Jordanian & Iraqi Physicians behind UK Bombing
A cell made up of 7 medical personnel from Jordan and Iraq appears to have been behind the attempted bombing at Picadilly Circus on Friday and the actual car bombing at the Glasgow airport this weekend. One is a neurologist, Muhammad Asha, from Jordan. Another is an Iraqi physician, Bilal Abdulla. CNN is reporting that Asha’s family back in Jordan is stunned. They are middle class, not religious, and intermarried with Christians.
Why would highly educated and relatively well off professionals behave this way? I think this sort of cell suggests that three kinds of sociological theory need to be synthesized in order to understand contemporary social movements– Social constructivism, resource mobilization theory and European new social movement theory.
Here I’ll just concentrate on one, social construction in the Jurgen Habermas (left) and the Peter Berger/ Thomas Luckmann (right) traditions. Groups construct life-worlds within which social action becomes plausible to them. This cell of highly networked professionals had developed a narrative about the world that required they do these horrible things. They weren’t motivated by poverty, or class grievances. Their ideas came out of a logic of self and other, such that they likely included Fallujah in “self” and all British foreign policy in “other.”
Gradually the shape of that narrative may emerge, though actually there are impediments to our understanding these hothouse terrorist ideologies. The perpetrators often kill themselves, taking most of the details with them. Mainstream media often are little interested in tracking down the details, and government spokesmen are positively eager to downplay or dispute the internal motivations of the criminals. All this is understandable, but it does law enforcement and the public discourse a disservice.
With regard to the 7/7/2005 underground bombings, one of the perpetrators, Shahzad Tanveer clearly was responding to what he saw as a vast Western/Indian conspiracy to massacre Muslims in Kashmir, Afghanistan and Iraq. The conspiracy-theory aspect of his thinking, which brought together disparate political struggles into a single over-arching plot, is typical of these violent ideologies. We know what he thought in part because journalists from local British newspapers in his home area went to Pakistan to seek out his relatives. But the enormous impact on him of the Iraq War was repeatedly denied by the Blair government.
It is too soon to know what exactly was the little lifeworld constructed by these expatriate physicians in Scotland. It could be al-Qaeda, it could just be garden variety Arab nationalism. Note that such extreme points of view thrive when small numbers of persons are in intensive social action within the group and somewhat isolated from their surroundings. They reinforce each other constantly, without encountering skepticism. (Outsiders would say “You believe what?”) Medical personnel with odd hours, who hung out socially mainly with one another, and spoke Arabic with one another while not intensively discussing their ideas with Britons, would fit this profile. They may have received reinforcement from internet chat groups.
The kind of thinking they would be engaged in (I don’t know details) would typically be, “Britain and the US are conducting a genocide against Arab Muslims in Iraq, are ethnically cleansing Fallujah, Baqubah, and Baghdad, and this must be stopped and cannot be borne. Something must be done, something dramatic, to draw the attention of an apathetic public to the kind of policies they are supporting.”
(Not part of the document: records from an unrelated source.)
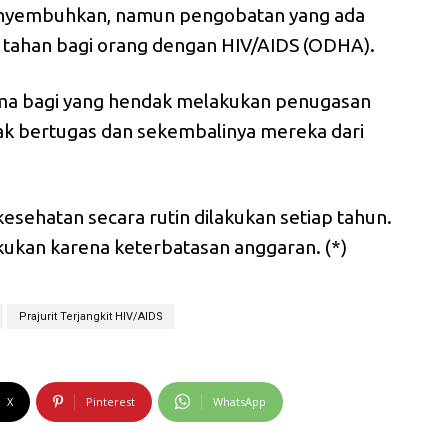
enyembuhkan, namun pengobatan yang ada
a tahan bagi orang dengan HIV/AIDS (ODHA).
ma bagi yang hendak melakukan penugasan
ndak bertugas dan sekembalinya mereka dari
kesehatan secara rutin dilakukan setiap tahun.
kukan karena keterbatasan anggaran. (*)
Prajurit Terjangkit HIV/AIDS
X
Pinterest
WhatsApp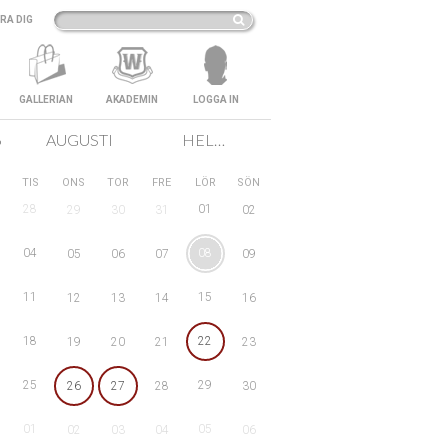
RA DIG
GALLERIAN
AKADEMIN
LOGGA IN
6
AUGUSTI
HELA SVERIGE
TIS
ONS
TOR
FRE
LÖR
SÖN
28
01
29
30
31
02
04
08
05
06
07
09
11
15
12
13
14
16
18
22
19
20
21
23
25
29
26
27
28
30
01
05
02
03
04
06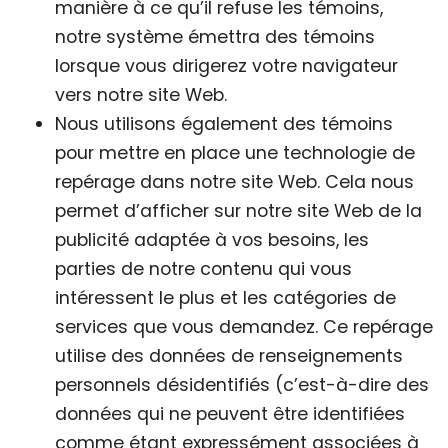
manière à ce qu’il refuse les témoins,
notre système émettra des témoins
lorsque vous dirigerez votre navigateur
vers notre site Web.
Nous utilisons également des témoins
pour mettre en place une technologie de
repérage dans notre site Web. Cela nous
permet d’afficher sur notre site Web de la
publicité adaptée à vos besoins, les
parties de notre contenu qui vous
intéressent le plus et les catégories de
services que vous demandez. Ce repérage
utilise des données de renseignements
personnels désidentifiés (c’est-à-dire des
données qui ne peuvent être identifiées
comme étant expressément associées à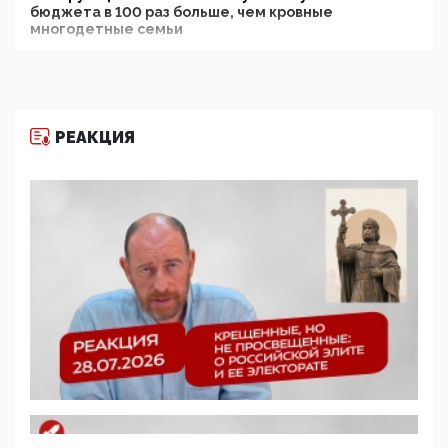
бюджета в 100 раз больше, чем кровные
многодетные семьи
05:00, 13 Июня 2026
Разбор учебника Обществознания под редакцией
Медведева: суверенитет, традиционные ценности
и немного двоемыслия
РЕАКЦИЯ
11:53, 09 Июня 2026
Прокуратура наконец увидела экстремистскую
деятельность ИИТО ЮНЕСКО в России, но
цифроглобалисты продолжают определять
повестку в образовании
09:43, 01 Июня 2026
5G за счет здоровья граждан: Минцифры намерено
отобрать у регионов и муниципалитетов право
защищать жилые дома и социальные объекты от
ЭМИ
05:58, 26 Мая 2026
Роскомнадзор освободили от борца с
деструктивным и опасным контентом
07:39, 25 Мая 2026
Манифест против семьи и традиционных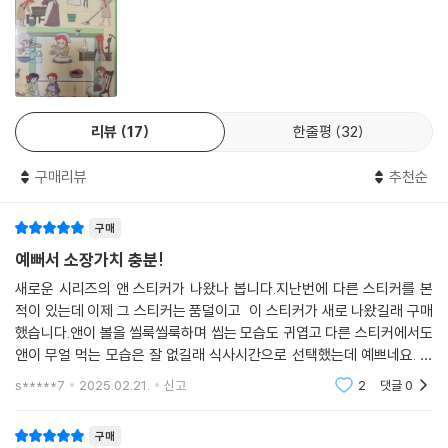
리뷰
17
한줄평
32
구매리뷰
추천순
구매
예뻐서 소장가치 충분!
새로운 시리즈의 앤 스티커가 나왔나 봅니다.지난번에 다른 스티커를 본
적이 있는데 이제 그 스티커는 품덜이고 이 스티커가 새로 나왔길래 구매
했습니다.앤이 볼을 씰룩씰룩하며 씹는 모습도 귀엽고 다른 스티커에서도
앤이 무얼 먹는 모습은 잘 없길래 식사시간으로 선택했는데 예쁘네요. 커
피 마실때 이 스티커 보면 앤과 커피 마시는 기분?
s*****7
2025.02.21.
신고
2
댓글
0
구매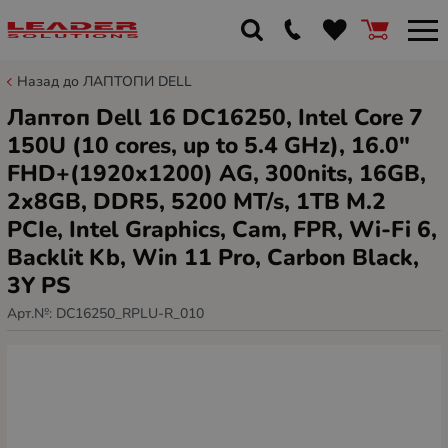
Назад до ЛАПТОПИ DELL
Лаптоп Dell 16 DC16250, Intel Core 7
150U (10 cores, up to 5.4 GHz), 16.0"
FHD+(1920x1200) AG, 300nits, 16GB,
2x8GB, DDR5, 5200 MT/s, 1TB M.2
PCIe, Intel Graphics, Cam, FPR, Wi-Fi 6,
Backlit Kb, Win 11 Pro, Carbon Black,
3Y PS
Арт.№:
DC16250_RPLU-R_010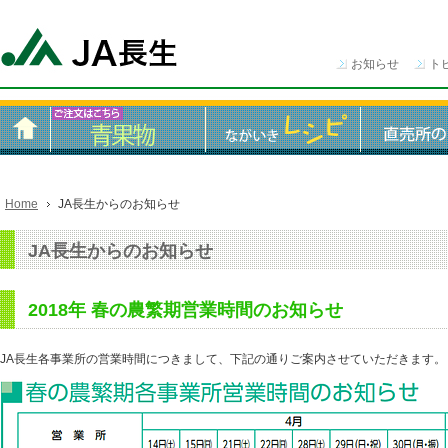
お知らせ
ト
Home
JA長生からのお知らせ
JA長生からのお知らせ
2018年 春の農繁期営業時間のお知らせ
JA長生各事業所の営業時間につきまして、下記の通りご案内させていただきます。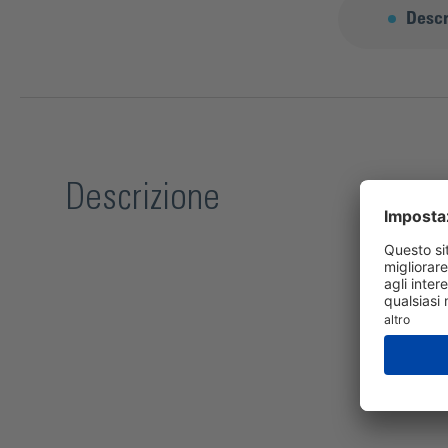
Descr
Descrizione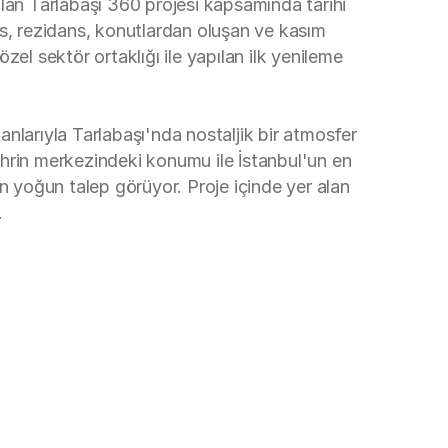
 alan Tarlabaşı 360 projesi kapsamında tarihi
fis, rezidans, konutlardan oluşan ve kasım
 sektör ortaklığı ile yapılan ilk yenileme
nlarıyla Tarlabaşı'nda nostaljik bir atmosfer
hrin merkezindeki konumu ile İstanbul'un en
n yoğun talep görüyor. Proje içinde yer alan
.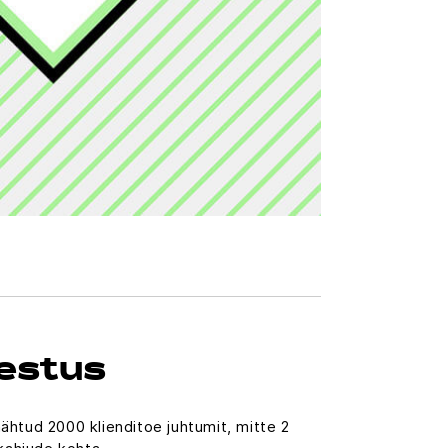
vestus
htud 2000 klienditoe juhtumit, mitte 2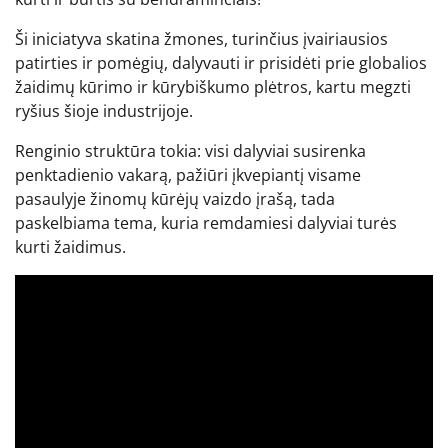
Ši iniciatyva skatina žmones, turinčius įvairiausios
patirties ir pomėgių, dalyvauti ir prisidėti prie globalios
žaidimų kūrimo ir kūrybiškumo plėtros, kartu megzti
ryšius šioje industrijoje.
Renginio struktūra tokia: visi dalyviai susirenka
penktadienio vakarą, pažiūri įkvepiantį visame
pasaulyje žinomų kūrėjų vaizdo įrašą, tada
paskelbiama tema, kuria remdamiesi dalyviai turės
kurti žaidimus.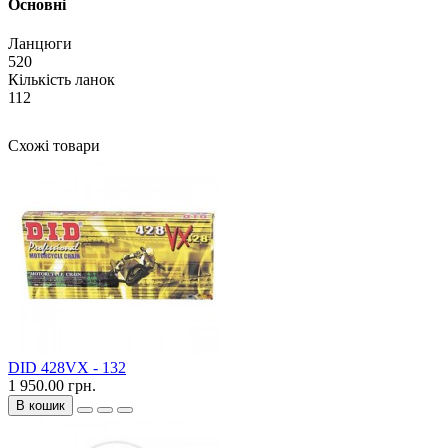
Основні
Ланцюги
520
Кількість ланок
112
Схожі товари
DID 428VX - 132
1 950.00 грн.
В кошик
The narrative will be one-sided, exaggerated, black-and-white, with pure heroes and black-hearted villains. Typically they were not upset when Saddam Hussein was massacring 300,000 Iraqis, or when the Talaban were massacring people in Mazar-i Sharif and Bamiyan. (Baathi or Salafi bombings of Shiites in Baghdad also likely do not disturb them). A foreign/indigenous dynamic informs their outrage, so that indigenous atrocities are not (as) objectionable as what are seen as imperial interventions.
And then there will be the leap to irrational and counter-productive violence against innocents. Putting gasoline cannisters in a car and setting it on fire in front of a dance club or an airport isn’t likely to actually change policy. It was even amateurish terrorism, since they only managed to set themselves and their car on fire. I suggested yesterday that the Glasgow Airport operation seemed more focused on suicide than on killing others, though they may have hoped to take some passengers with them. Neither homicide nor suicide actually helps their cause. If the group wanted to change British policy, they could have become activists in politics and given money to the Liberal Democrat party. Indeed, terrorism has the effect of reinforcing right-wing policy.
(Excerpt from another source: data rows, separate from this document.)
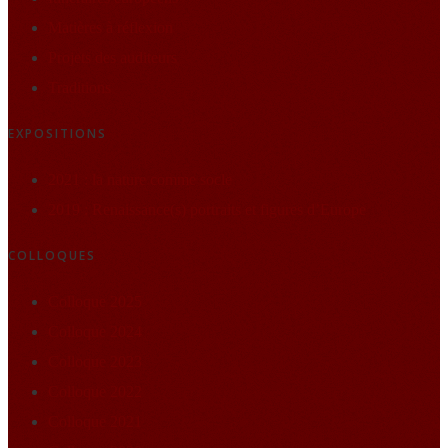
Matières à réflexion
Projets des auditeurs
Traditions
EXPOSITIONS
2021 : la nature comme socle
2019 : Renaissance(s) portraits et figures d’Europe
COLLOQUES
Colloque 2025
Colloque 2024
Colloque 2023
Colloque 2022
Colloque 2021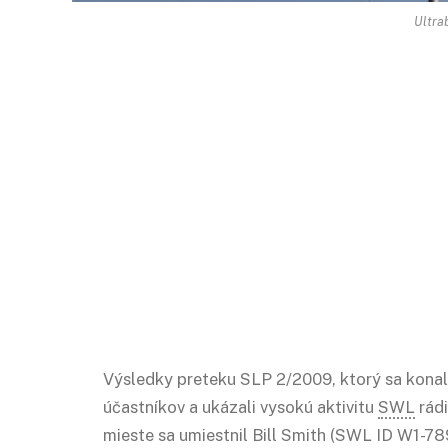
Ultra
Výsledky preteku SLP 2/2009, ktorý sa konal 
účastníkov a ukázali vysokú aktivitu
SWL
rádi
mieste sa umiestnil Bill Smith (SWL ID W1-7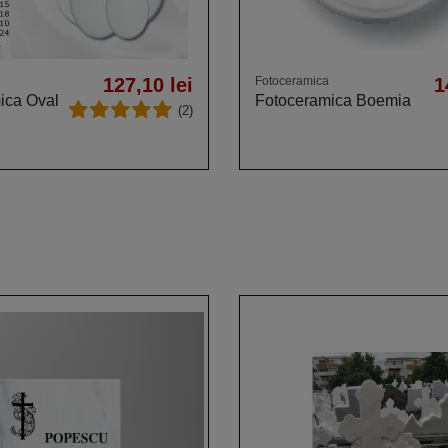
127,10 lei
Fotoceramica
1
ica Oval
Fotoceramica Boemia
(2)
Disrupting these small-network ideologies may not be easy. But it would be important to know which media they typically watched or engaged with (satellite television? Internet?) and to think of strategies for challenging the narratives in those realms. Impressing on British anti-imperialists that there are political avenues in open societies for changing policy, and that violence is counter-productive to their aims, would be important. Public service ads to this effect in Arabic and Urdu might be an idea.
I suspect that, however, a lot of these deviant ideologies are now being driven by the Iraq War and to some extent Afghanistan (see below), and that social peace in Europe may well require Western withdrawal from those countries.